Interwoven with this main progression are seemingly dozens of smaller visual harmonies, where motifs and themes are introduced and repeated like small refrains and choruses. LA’s slack jawed need for water rises again and again – in a dripping spigot with a watery trail across the sidewalk, a desperate hot headed face dunked into a nearby city fountain, and a self-satisfied portrait of a teenage girl soaked from head to toe. Doubled images (either side by side or separated by a number of page turns) more obviously force us to look again – at two views of a squiggle of white hair down the back of man’s neck, at a before and after scene of a rundown wooden house that is torn down, and at a two-season look at the same concrete stairway, the hillside alternately covered in lush grass and dry dirt. And animals pop up now and then, reminding us of their uneasy place in this urban landscape, from a pigeon on a tether and a blackbird perched on a curb to horses and bunnies caught in in-between zones.
Sometimes the visual echo comes from just two images. Halpern gives us refrains of openings (a tunnel followed by an open mouth), vertical forms (a gleaming building followed by a tall sequined shawl), gridded metal (a steel security gate followed by a homeless man’s shopping cart) and seeing through glass (eyeglasses raised up followed by a smashed car windshield), while other forms and behaviors repeat more consistently across the arc of the narrative – long hair, hands, masks, looking skyward, scrawled notes, and slumped figures. Part of me wants to see a complete diagram of every image in this volume and its many connections to others, if only to follow the pathways I have missed – seen this way, ZZYZX must look like a densely complex network, with countless intricacies and connection points.
Halpern’s many excellent portraits are what give life and roundness to this story, but their consistently tender grimness adds up over the course of the book. Some of his subjects are obviously homeless, but nearly all seem down on their luck or otherwise living on the fringes. These are the same kind of people that have also inhabited Katy Grannan’s portraits of late – everyday fighters and survivors of all ages, genders, and ethnicities, who alternate between momentary swagger and more pervasive bone weary pessimism. Answers are looked for in many places – in a far off look, in crazed scribblings, in a telescope glance at the stars – but the irony of the grubby hand finding solace in a movie playing on a smartphone hits hard. This is a book that quietly undermines every glamorous aspect of Los Angeles, the jeweled crown bluntly revealed as cheap plastic.
Seen together, the images in ZZYZX coalesce into an unexpectedly sophisticated product, the sequencing of the photobook seducing us with its layers of interleaved ideas and visual echoes. To employ one last musical metaphor, this richness of construction makes Halpern’s “sound” incredibly full.

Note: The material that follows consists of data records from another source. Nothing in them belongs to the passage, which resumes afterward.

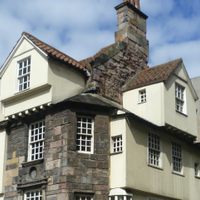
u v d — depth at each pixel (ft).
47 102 71.51
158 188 73.61
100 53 84.43
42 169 69.56
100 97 76.69
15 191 73.00
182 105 83.05
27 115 75.20
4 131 78.89
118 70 82.94
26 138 74.74
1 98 78.84
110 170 69.05
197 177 85.15
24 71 77.46
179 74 83.10
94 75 77.71
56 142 69.00
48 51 73.51
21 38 78.59
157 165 75.56
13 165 75.41
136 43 89.25
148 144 74.02
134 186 68.23
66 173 65.87
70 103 69.46
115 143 70.69
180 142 82.69
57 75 73.67
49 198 66.69
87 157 68.18
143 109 78.48
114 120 71.41
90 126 70.64
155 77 79.41
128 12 89.56
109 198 66.95
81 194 66.13
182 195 79.36
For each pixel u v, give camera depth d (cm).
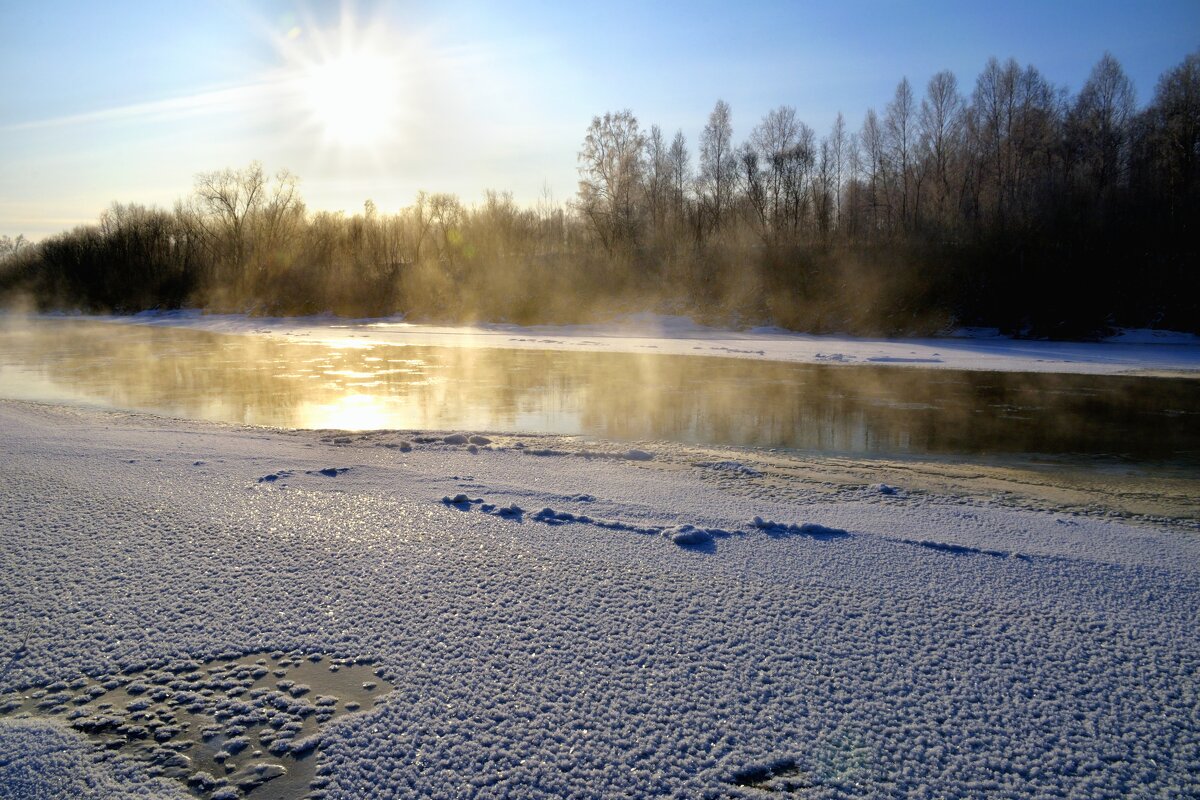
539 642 471
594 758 362
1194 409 1614
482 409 1516
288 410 1494
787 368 2308
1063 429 1374
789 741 377
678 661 451
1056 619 512
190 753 368
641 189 5159
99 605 516
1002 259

His portrait of contemporary Los Angeles is dour and disheartening to be sure, but it resonates with a thick hyper-attentive three-dimensionality that won’t let us look away.
Collector’s POV: Gregory Halpern is represented by Webber Represents (here) in London and New York. Halpern’s work has little secondary market history, so gallery retail likely remains the best option for those collectors interested in following up.